Fantasmas da informatização. Observações sobre o Orkut
Isabel Pires
Nesta primeira década do século XXI, início também de um novo milênio, as antigas especulações sobre a essência do ser, a busca da Verdade transcendente e do sentido da existência, as tentativas de compreender a origem das coisas – pilares básicos da filosofia ocidental – cedem cada vez mais lugar à aceitação da dúvida, das incertezas e da ausência de respostas definitivas, num processo iniciado ainda no século XX, o século que talvez passe à história – ou melhor, à História – como o “século das incertezas”, quem sabe até, o “século da desrazão”. Num mundo cada vez mais tecnológico, a ciência abdicou de vez do papel de oferecer respostas, ampliando, ao contrário, o leque das já inúmeras questões.
Cercado por tantos simulacros, cópias, clones, imagens fantasmáticas as mais diversas, fadadas a transformar o ser humano em mero espectro de si mesmo, o indivíduo não mais se preocupa com “conceitos”. Os conceitos do Ser e da Verdade, formulados pela filosofia platônica, e até mesmo o conceito do não-Ser do sofista Górgia, pouco a pouco vão sendo soterrados na poeira do tempo. Diante da possibilidade – tangível para alguns, meramente fantasiosa para outros – dos andróides, diante da realidade dos clones e do espaço virtual surge não um novo conceito, mas um princípio: o princípio do “trans-humano”.
Na sociedade do simulacro, tudo é fantasma. Mas, como não podia deixar de ser, a nova “sociedade do simulacro”, com suas luminosas e fantasmáticas imagens, é a mesma velha sociedade burguesa-capitalista, responsável tanto por expulsar os sombrios fantasmas medievais, exorcizando-os com sua “razão iluminada”, como por engendrar, ainda nos seus primórdios, os novos fantasmas: os fantasmas tecnológicos.

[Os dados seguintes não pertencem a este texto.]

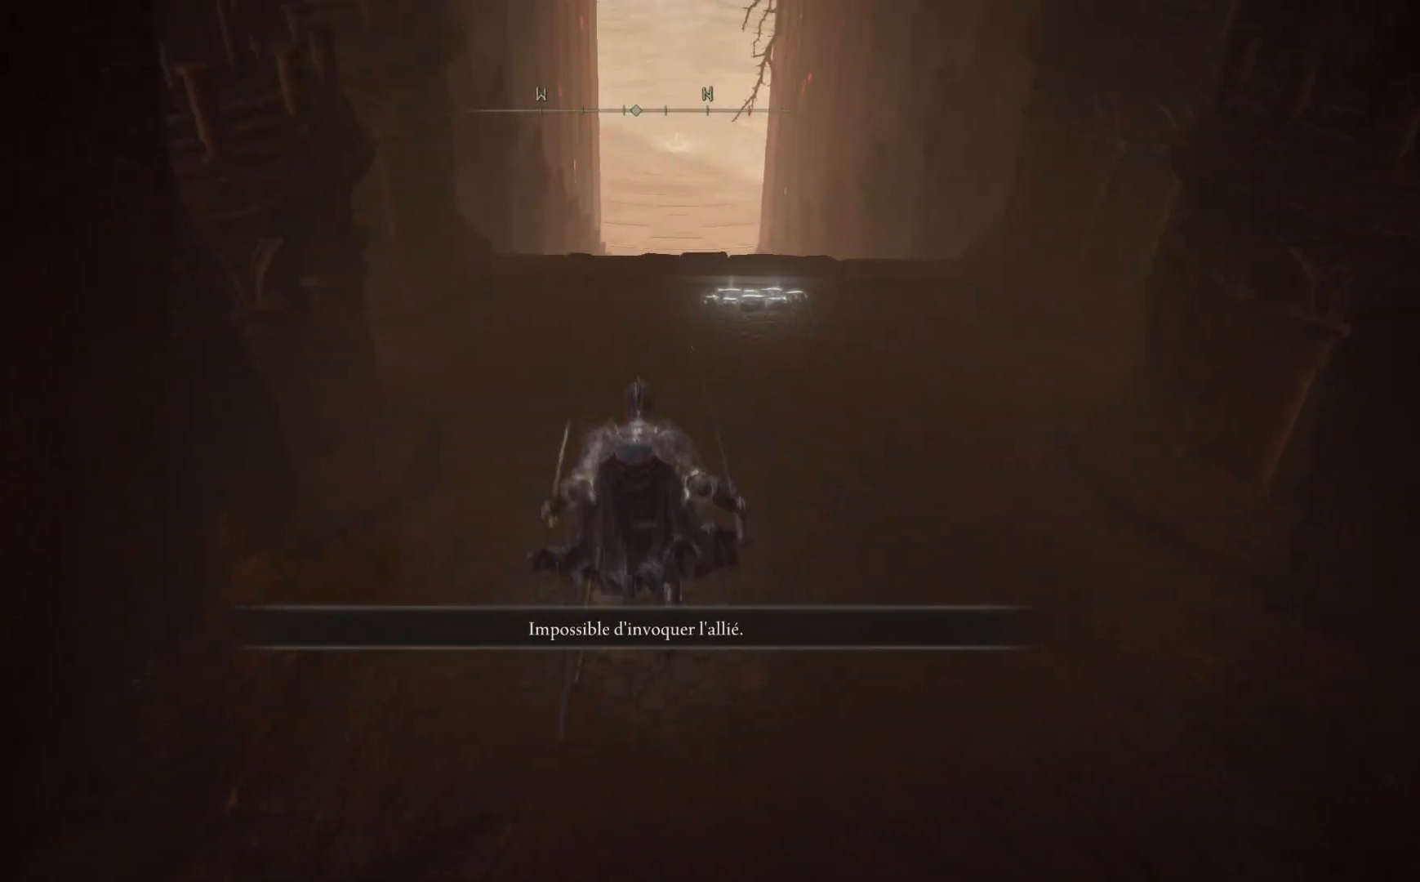
{"buttons": [], "left_stick": "up", "right_stick": "center", "events": [[50, "A", "down"], [233, "A", "up"]]}
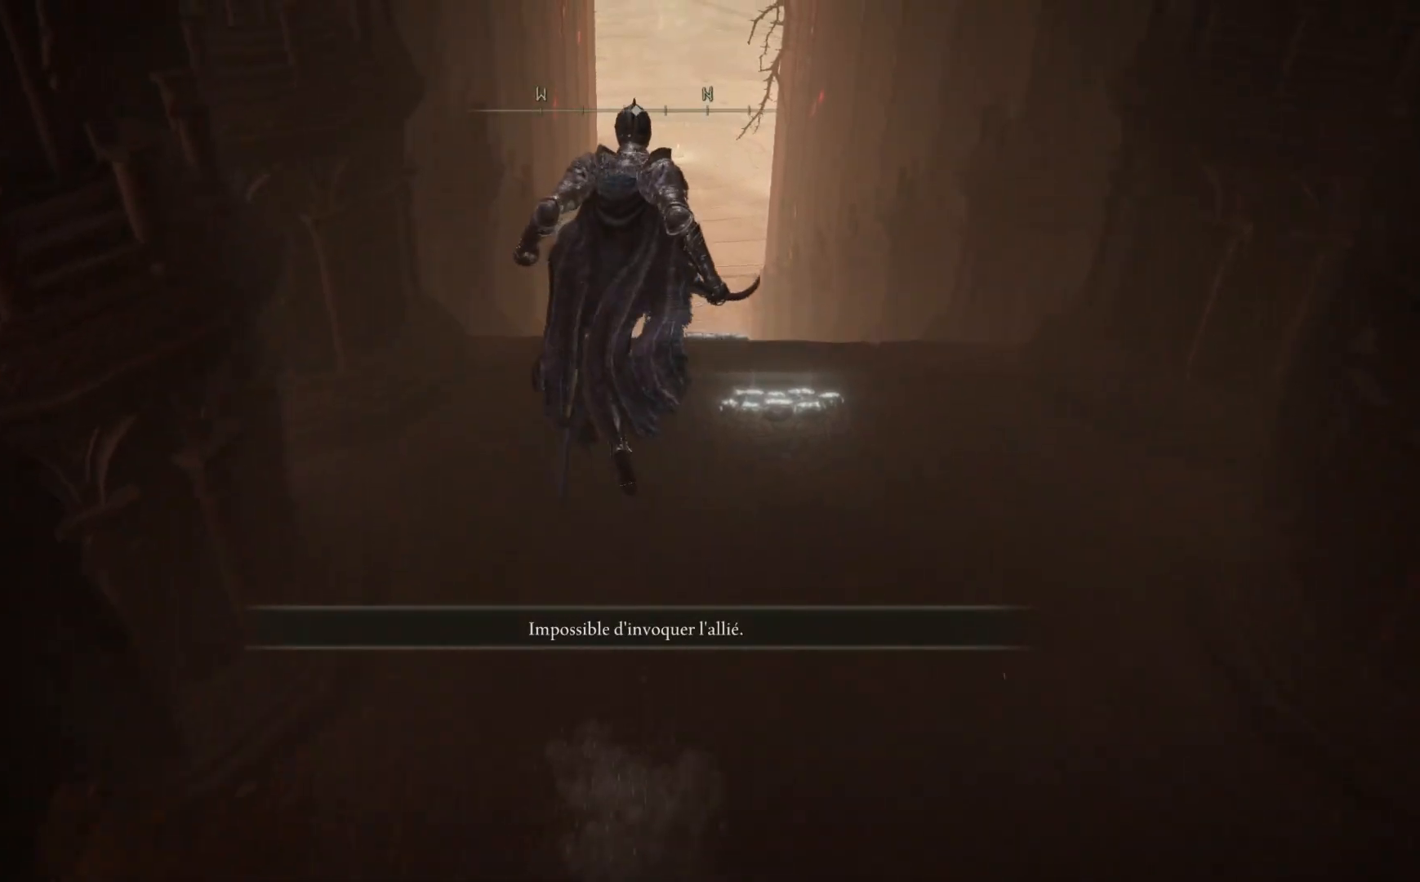
{"buttons": [], "left_stick": "up", "right_stick": "down", "events": [[67, "right_stick", "down"]]}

No curso do século XVIII, a introdução da maquinofatura na Inglaterra deu vida ao primeiro fantasma tecnológico – o fantasma da mecanização –, quando as máquinas passaram a substituir, em larga escala, os teares manuais, pondo fim, assim, às guildas de artesãos e a um modo-de-produção que, decididamente, ficou para trás. Essa revolução industrial marcou a entrada definitiva do mundo “civilizado” – isto é, ocidental e europeu – na modernidade tecnológica e econômica.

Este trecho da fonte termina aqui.